We survived without plastic packaging before, so perhaps we could dispense with much of it again.

When I was an urban child in the 1950s, the milkman delivered the milk to the door in a glass bottle; when it was empty you rinsed the bottle and he took it away to be recycled. When I was a rural teenager in the 1960s, every day someone went to the farm with a large can and filled it with milk directly from the milking tank.

As a young adult I spent some time in rural Turkey. Every evening you filled your own bowl with milk and took it to the yoghurt maker and every morning you collected it, in the same bowl: ‘package-free’ dairy. Now there is no choice – you buy milk in a plastic bottle (and yoghurt in a plastic tub) or you do without. And it is illegal for a farmer to sell you untreated milk. For all the package-free talk, I have not encountered an attempt to sell milk the way we happily sell petrol – direct from tank to container via a handy nozzle.

Of course, it was not all ‘package-free shopping’ back then. The local haberdashery shop parcelled each and every purchase you made – even a single reel of sewing thread – in brown paper and tied it with string. The butcher wrapped your meat and the baker used large paper bags. And everyone had at least one shopping bag; they came in a variety of styles, sizes and materials. Was stuffing all your groceries into that bag a form of packaging? Not really, because the shopping bag was reusable, in many cases lasting for years, and usually biodegradable when eventually the handles became wobbly or you decided to get a new one.

Plastic pestilence

There are a number of problems with the way we shop presently, but the generation of enormous quantities of un-reusable plastic packaging, degrading our countryside and beaches and killing our wildlife, is one of the most important and the least necessary. It is also one we can all do something about. In fairness, I think the supermarkets are trying, although it is distinctly odd to be offered plastic bags to put your hand-selected unpackaged vegetables in.

Vegetable display at supermarket
It is distinctly odd to be offered plastic bags to put your hand-selected unpackaged vegetables in, says Sara Maitland/Credit: Getty Images

One vital point is to what extent all this plastic has already been proven unnecessary. When it comes to grocery shopping, at least we have demonstrated that we prefer money to this particular convenience; making people pay for single-use plastic carrier bags has reduced their use to a degree that surprised me. If you can achieve a reduction of 86% by charging 5p per bag, what would happen if we charged 20p? There is still a good deal of space for further reduction – nationwide, we are still using over 30 plastic bags a year each. (Plus, of course, bottles, lids, storage boxes, air-tight wrapping around biscuits – you name it, we have plasticated it.)

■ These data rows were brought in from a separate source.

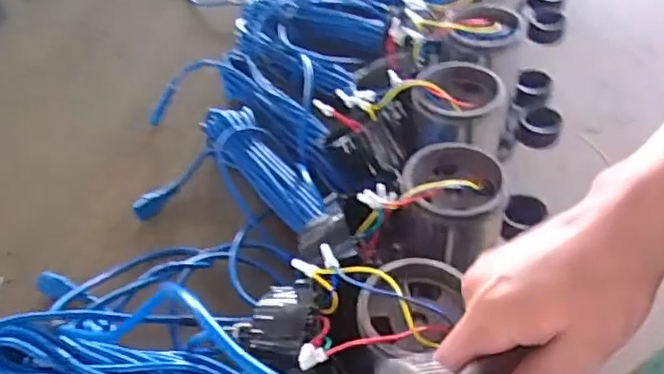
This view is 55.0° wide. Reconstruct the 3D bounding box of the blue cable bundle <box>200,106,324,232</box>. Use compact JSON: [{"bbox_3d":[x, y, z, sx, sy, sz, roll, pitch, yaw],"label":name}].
[{"bbox_3d":[-0.089,-0.033,0.805,0.062,0.030,0.246,-44,53,-1],"label":"blue cable bundle"}]

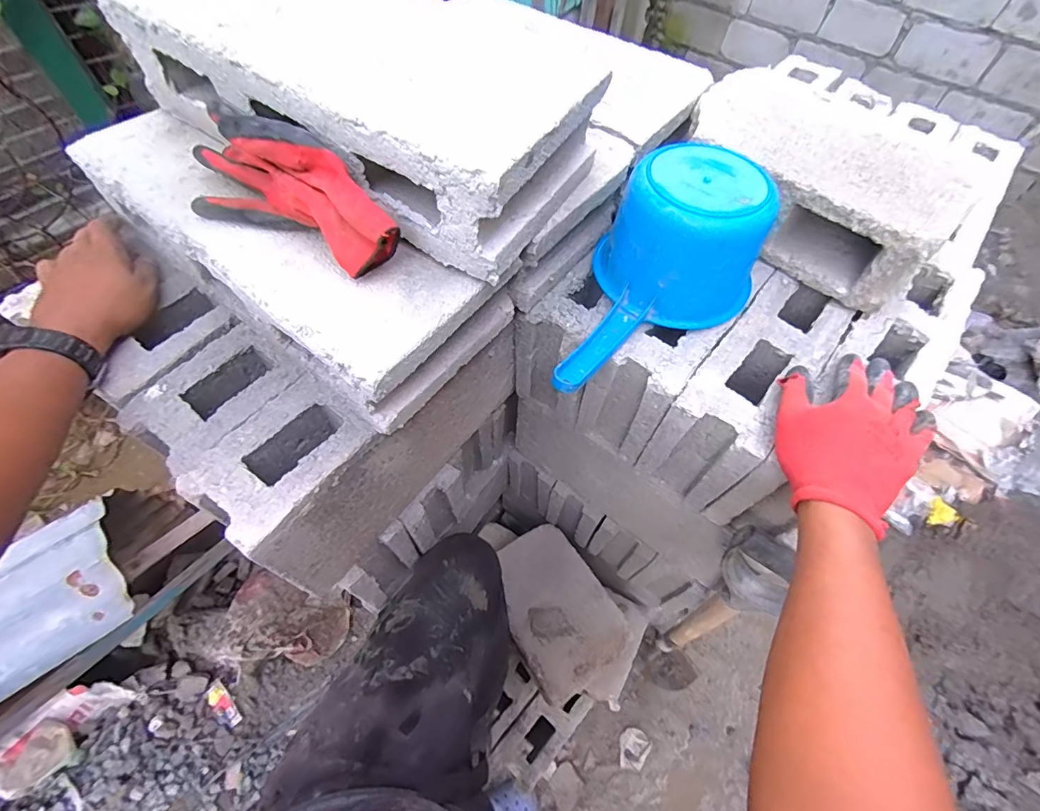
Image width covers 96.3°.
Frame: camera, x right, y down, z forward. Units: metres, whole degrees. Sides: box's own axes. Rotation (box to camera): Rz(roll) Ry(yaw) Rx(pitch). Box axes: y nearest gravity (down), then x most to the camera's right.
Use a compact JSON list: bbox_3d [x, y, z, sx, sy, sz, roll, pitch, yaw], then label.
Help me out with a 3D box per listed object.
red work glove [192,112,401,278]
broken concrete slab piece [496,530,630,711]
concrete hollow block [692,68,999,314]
[{"bbox_3d":[-0.185,-0.171,0.368,0.206,0.075,0.058,23,60,11],"label":"red work glove"},{"bbox_3d":[0.067,0.381,0.896,0.194,0.029,0.278,-27,64,-18],"label":"broken concrete slab piece"},{"bbox_3d":[0.336,-0.259,0.540,0.298,0.101,0.177,40,64,19],"label":"concrete hollow block"}]

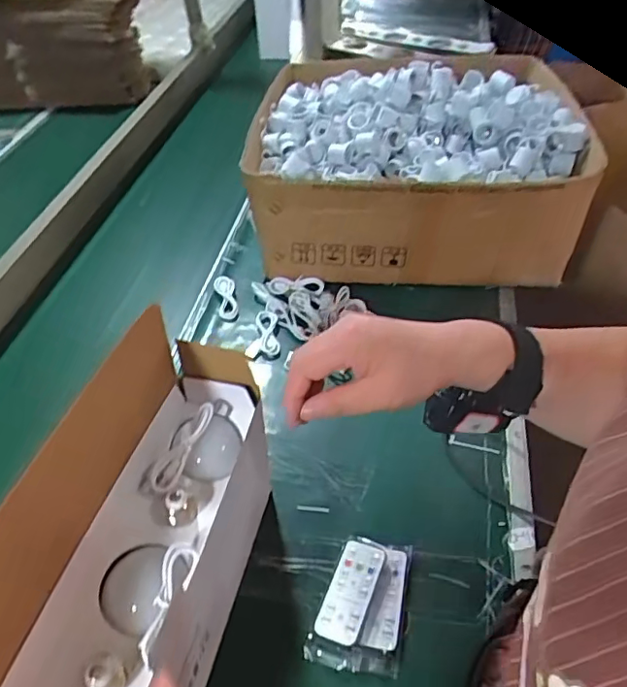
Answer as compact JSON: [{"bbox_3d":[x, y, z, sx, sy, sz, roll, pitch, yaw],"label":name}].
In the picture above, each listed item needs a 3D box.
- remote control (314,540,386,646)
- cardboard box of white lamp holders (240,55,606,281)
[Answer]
[{"bbox_3d":[0.032,0.212,0.485,0.041,0.005,0.083,4,48,28],"label":"remote control"},{"bbox_3d":[0.134,-0.258,0.812,0.420,0.180,0.380,0,45,1],"label":"cardboard box of white lamp holders"}]

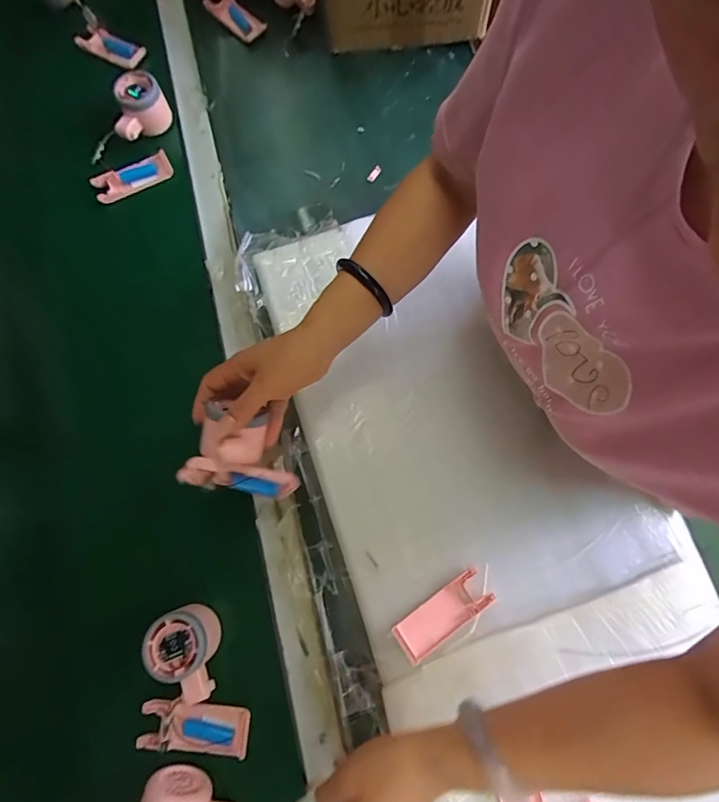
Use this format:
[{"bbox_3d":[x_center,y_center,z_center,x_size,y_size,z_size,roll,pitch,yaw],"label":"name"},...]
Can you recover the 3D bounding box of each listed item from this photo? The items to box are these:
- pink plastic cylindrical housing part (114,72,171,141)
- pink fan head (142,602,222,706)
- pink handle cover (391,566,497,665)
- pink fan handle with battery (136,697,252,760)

The awareness of global warming and the resultant environmental damage is still fairly new and we are still learning, just as we had to learn about germs. What is clear is that plastic has some real and valuable uses, but also some very present dangers, particularly to species other than our own and to the natural beauty of our countryside. No one can really find a rural lane strewn with old plastic bottles and bags “a thing of beauty”. Just as we should teach children to wash their hands to kill any germs, so we should be teaching them to notice what plastics they use. If all ‘package-free’ supermarkets do is make us more aware, then that has to be a good thing.